The kind of food fight going on in kitchens and restaurants at some of the nation's top hotels doesn't necessarily involve projectile pies or airborne ambrosia.
What's being tossed around instead are big names. Or rather, Big Names - chefs who merit uppercase billing because of their celebrity status. We're living in an age when TV's Food Network has garnered almost as many culinary groupies as The Beatles once had, and chefs like Emeril and Wolfgang don't need surnames to be clearly identified as kitchen superstars.
And it seems guests, whether they are foodies or non-foodies, are eating it all up, voraciously.
In Philadelphia, the appetite for a good chef was filled some years ago by Jim Coleman at the Rittenhouse Hotel. As executive chef, Coleman's five-year tenure was very hands-on, said David G. Benton, vice president and general manager of the hotel.
Coleman's profile rose faster than a souffl?. He was soon hosting, "A Chef's Table," on Philadelphia public radio station WHYY, and became part of the PBS TV series, "The Flavors of America."
Closer to his home kitchen, Coleman kept up the hotel's honored tradition of the Chef's Table and made it even more theatrical, he said, particularly for Sunday brunch, which serves about 150 most of the year and about 300 on holidays.
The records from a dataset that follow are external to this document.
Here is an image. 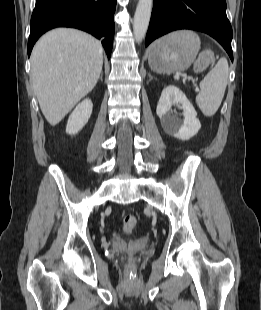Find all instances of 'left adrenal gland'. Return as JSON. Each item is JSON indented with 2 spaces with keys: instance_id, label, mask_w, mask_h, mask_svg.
Listing matches in <instances>:
<instances>
[{
  "instance_id": "1",
  "label": "left adrenal gland",
  "mask_w": 261,
  "mask_h": 310,
  "mask_svg": "<svg viewBox=\"0 0 261 310\" xmlns=\"http://www.w3.org/2000/svg\"><path fill=\"white\" fill-rule=\"evenodd\" d=\"M148 76H149V80L151 81L152 79H154V77L150 74V73H148Z\"/></svg>"
}]
</instances>
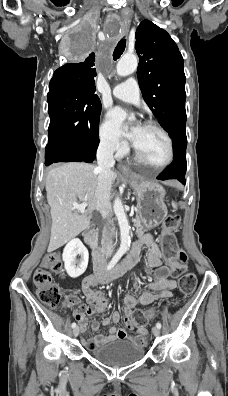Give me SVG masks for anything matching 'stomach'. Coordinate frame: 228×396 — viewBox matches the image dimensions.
I'll return each instance as SVG.
<instances>
[{"label": "stomach", "mask_w": 228, "mask_h": 396, "mask_svg": "<svg viewBox=\"0 0 228 396\" xmlns=\"http://www.w3.org/2000/svg\"><path fill=\"white\" fill-rule=\"evenodd\" d=\"M137 198V216L146 229L159 225L167 215L164 203L165 190L156 182L142 180L138 176H127Z\"/></svg>", "instance_id": "stomach-1"}]
</instances>
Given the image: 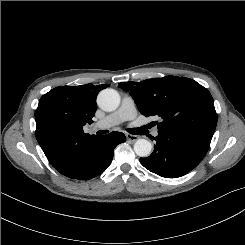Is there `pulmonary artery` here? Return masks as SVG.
<instances>
[{"label": "pulmonary artery", "instance_id": "e3ab8cb5", "mask_svg": "<svg viewBox=\"0 0 245 245\" xmlns=\"http://www.w3.org/2000/svg\"><path fill=\"white\" fill-rule=\"evenodd\" d=\"M136 117V108L132 98L126 96L123 98L121 106L118 110L99 120L96 124V128H109L118 125L126 120H131ZM154 135H158L155 131Z\"/></svg>", "mask_w": 245, "mask_h": 245}]
</instances>
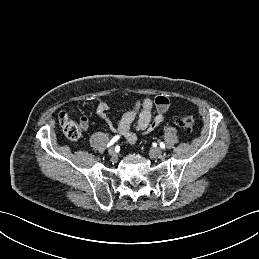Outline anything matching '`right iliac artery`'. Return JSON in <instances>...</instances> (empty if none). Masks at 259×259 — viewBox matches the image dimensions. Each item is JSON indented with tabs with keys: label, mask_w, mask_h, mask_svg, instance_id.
I'll return each instance as SVG.
<instances>
[{
	"label": "right iliac artery",
	"mask_w": 259,
	"mask_h": 259,
	"mask_svg": "<svg viewBox=\"0 0 259 259\" xmlns=\"http://www.w3.org/2000/svg\"><path fill=\"white\" fill-rule=\"evenodd\" d=\"M119 139V136H115L111 141L110 143L107 145V147L111 146L112 144H114L117 140Z\"/></svg>",
	"instance_id": "obj_1"
}]
</instances>
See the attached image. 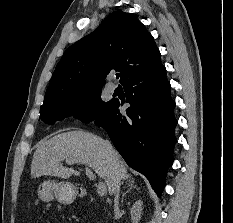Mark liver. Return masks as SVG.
I'll return each mask as SVG.
<instances>
[{
	"label": "liver",
	"instance_id": "liver-1",
	"mask_svg": "<svg viewBox=\"0 0 233 223\" xmlns=\"http://www.w3.org/2000/svg\"><path fill=\"white\" fill-rule=\"evenodd\" d=\"M66 163L88 165L101 179H104L109 195H113V179L115 171H119L120 179L130 177L124 161L116 149L110 153L105 139L89 133V131H66L57 133L50 139L40 141L34 151L31 161V177L41 175H55L62 179H69L80 175L74 167H66Z\"/></svg>",
	"mask_w": 233,
	"mask_h": 223
}]
</instances>
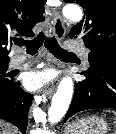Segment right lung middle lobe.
I'll return each instance as SVG.
<instances>
[{
  "instance_id": "dd1d6c3e",
  "label": "right lung middle lobe",
  "mask_w": 116,
  "mask_h": 134,
  "mask_svg": "<svg viewBox=\"0 0 116 134\" xmlns=\"http://www.w3.org/2000/svg\"><path fill=\"white\" fill-rule=\"evenodd\" d=\"M8 63L9 61L0 62V93L8 92L14 87L13 80H10L8 78L10 76L6 74Z\"/></svg>"
}]
</instances>
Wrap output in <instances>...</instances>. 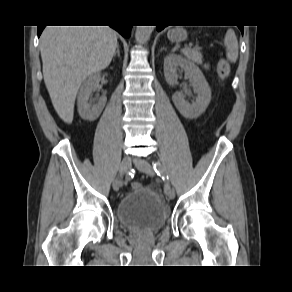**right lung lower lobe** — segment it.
<instances>
[{
    "instance_id": "right-lung-lower-lobe-1",
    "label": "right lung lower lobe",
    "mask_w": 292,
    "mask_h": 292,
    "mask_svg": "<svg viewBox=\"0 0 292 292\" xmlns=\"http://www.w3.org/2000/svg\"><path fill=\"white\" fill-rule=\"evenodd\" d=\"M44 27L38 26V36H40ZM111 27L114 28L115 30H117L122 36H124L126 38L130 37V32H131V28H132L131 25L115 24V25H111Z\"/></svg>"
}]
</instances>
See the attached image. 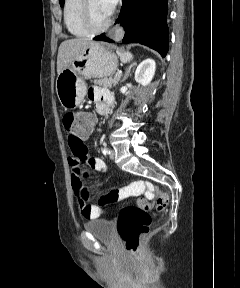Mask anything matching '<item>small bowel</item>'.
<instances>
[{"mask_svg": "<svg viewBox=\"0 0 240 288\" xmlns=\"http://www.w3.org/2000/svg\"><path fill=\"white\" fill-rule=\"evenodd\" d=\"M88 98L94 102L96 110L100 114H105L113 104L112 94L105 88L91 87L87 92ZM88 134L76 138L68 137L69 146L73 152V156L69 158V166L71 169L72 187L77 199V204L82 216L87 220L99 218L104 214L101 206L92 202L93 190L86 186L84 180L88 175L86 168L96 171L107 172L106 163L98 157H91L84 144V140ZM133 186L125 187L120 192V198L128 196L133 190Z\"/></svg>", "mask_w": 240, "mask_h": 288, "instance_id": "c3829d8e", "label": "small bowel"}]
</instances>
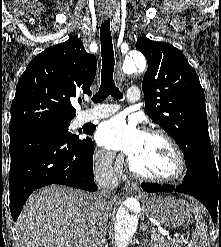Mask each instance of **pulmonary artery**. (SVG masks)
<instances>
[{"label": "pulmonary artery", "mask_w": 221, "mask_h": 247, "mask_svg": "<svg viewBox=\"0 0 221 247\" xmlns=\"http://www.w3.org/2000/svg\"><path fill=\"white\" fill-rule=\"evenodd\" d=\"M129 102L140 99V90L137 87L130 88L127 92ZM120 109L119 106L99 105L81 113V122L109 117Z\"/></svg>", "instance_id": "e3ab8cb5"}]
</instances>
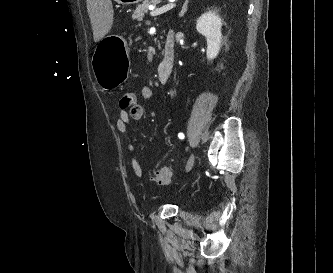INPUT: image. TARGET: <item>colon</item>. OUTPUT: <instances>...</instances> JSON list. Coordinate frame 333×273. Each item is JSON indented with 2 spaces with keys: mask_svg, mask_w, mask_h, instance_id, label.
I'll list each match as a JSON object with an SVG mask.
<instances>
[{
  "mask_svg": "<svg viewBox=\"0 0 333 273\" xmlns=\"http://www.w3.org/2000/svg\"><path fill=\"white\" fill-rule=\"evenodd\" d=\"M137 95L133 91H127L122 94L119 104L122 109H129L137 104ZM171 170L167 167H162L156 170L152 180L159 185H167L171 182Z\"/></svg>",
  "mask_w": 333,
  "mask_h": 273,
  "instance_id": "1",
  "label": "colon"
}]
</instances>
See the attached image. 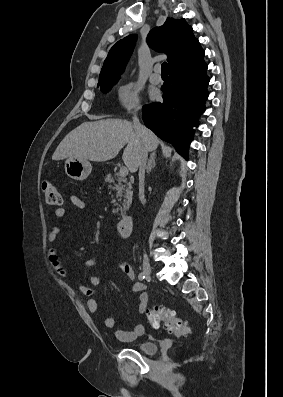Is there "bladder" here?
<instances>
[{
  "mask_svg": "<svg viewBox=\"0 0 283 397\" xmlns=\"http://www.w3.org/2000/svg\"><path fill=\"white\" fill-rule=\"evenodd\" d=\"M158 343L156 341H146L134 346L136 350L141 353L152 355L157 352L158 350Z\"/></svg>",
  "mask_w": 283,
  "mask_h": 397,
  "instance_id": "31cf9c89",
  "label": "bladder"
}]
</instances>
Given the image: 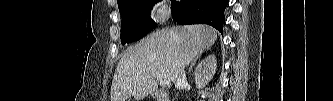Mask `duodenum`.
Returning a JSON list of instances; mask_svg holds the SVG:
<instances>
[{"mask_svg":"<svg viewBox=\"0 0 333 101\" xmlns=\"http://www.w3.org/2000/svg\"><path fill=\"white\" fill-rule=\"evenodd\" d=\"M153 97L156 101H169L168 95L162 90L155 91Z\"/></svg>","mask_w":333,"mask_h":101,"instance_id":"obj_1","label":"duodenum"}]
</instances>
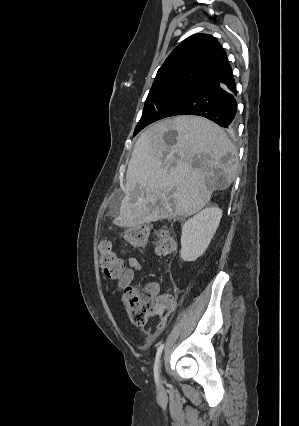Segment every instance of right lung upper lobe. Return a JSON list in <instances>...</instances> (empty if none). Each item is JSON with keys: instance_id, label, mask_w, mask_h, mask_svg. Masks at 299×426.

"Our Sunday brunch is in the kitchen, about half of it anyway. So it is pretty interesting, with half the food in the dining room and half the entrees and a chocolate fountain in the kitchen," Benton said. "It gives guests a chance to interact with the chefs and cooks and see the preparation going on. It is like going backstage at the theater. It is a little big magical."
That sense of theater extended into the dining room "where people would recognize him," Benton said. "He had a very distinctive voice, and was a very gregarious fellow. People got a thrill interactive with him, asking questions and even commenting about some of his shows."
Not only were people thrilled to be interacting with a real celebrity but they got to eat some of the food he cooked. The hotel also got a chance to give copies of Coleman's books to VIP guests.
Coleman has since moved on, and is corporate chef at Normandy Farm Hotel & Conference Center in Pennsylvania.
But having a high profile chef at a hotel isn't a simple matter of having extra flavor and personality in and out of the kitchen. There have been social and economic forces driving the demand, and it's created an important turnaround in numerous hotel kitchens, from the St. Regis brand to the Ritz-Carlton.